My son later told me he hadn’t thought the lady had been unkind, which again got me thinking about my own imperfections and need to be more childlike. 

Yet while you and I may frustratingly regularly let ourselves down, there is also something within us - is there not? - that ever yearns to cheer on the forces of good. 

I doubt many audience members were rooting for the witch, while I suspect most can also understand the need to “beware the witch”, as one song from the play puts it 

Another biblical parallel is the fulfilment of a prophecy long foretold, while both the Bible and The Lion, The Witch and The Wardrobe highlight the special significance of someone innocent dying to save the guilty. 
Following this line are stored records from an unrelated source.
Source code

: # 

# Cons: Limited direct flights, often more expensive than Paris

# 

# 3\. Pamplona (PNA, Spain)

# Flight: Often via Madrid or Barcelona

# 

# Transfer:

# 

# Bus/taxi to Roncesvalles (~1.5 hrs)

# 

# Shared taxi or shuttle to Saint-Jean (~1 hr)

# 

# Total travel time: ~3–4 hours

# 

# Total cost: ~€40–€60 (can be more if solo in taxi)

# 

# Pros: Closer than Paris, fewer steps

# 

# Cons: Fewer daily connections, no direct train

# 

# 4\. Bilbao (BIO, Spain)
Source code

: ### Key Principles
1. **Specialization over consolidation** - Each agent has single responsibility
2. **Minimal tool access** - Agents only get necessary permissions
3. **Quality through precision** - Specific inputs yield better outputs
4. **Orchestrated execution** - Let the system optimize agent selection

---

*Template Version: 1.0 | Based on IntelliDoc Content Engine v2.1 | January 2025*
There is even a clear reference at the very start of the book and play to one of Lewis’ most famous pieces of theology, when the professor in whose wardrobe the children later get lost asks them a question as they consider whether or not to believe Lucy about the magical kingdom that she first glimpsed. 

She’s either lying, mad or telling the truth, the professor says, in much the same way that Lewis says of Jesus Christ’s own central claim: he’s either “mad, bad or God”. 

As for the success of the play, as someone who no longer lives in London, I was certainly impressed by this West End product. 

The scene changes are creative, aided by music, dance and possibly even a trapdoor - my children and I had different opinions on how the magical disappearances of certain characters were achieved. Maybe it truly was magic. 

There’s also the nice touch of the play starting even before it officially begins, through the twinkling of a soldier’s fingers upon the keys of a piano while the audience take their seats - perhaps to help us turn our minds from a sunny day in the English Riviera to dreary London at the time of the Blitz. 

So, do go and see the play if you get the opportunity - it’ll do you good and make you think, whether or not you choose to consider if the lion is male or female.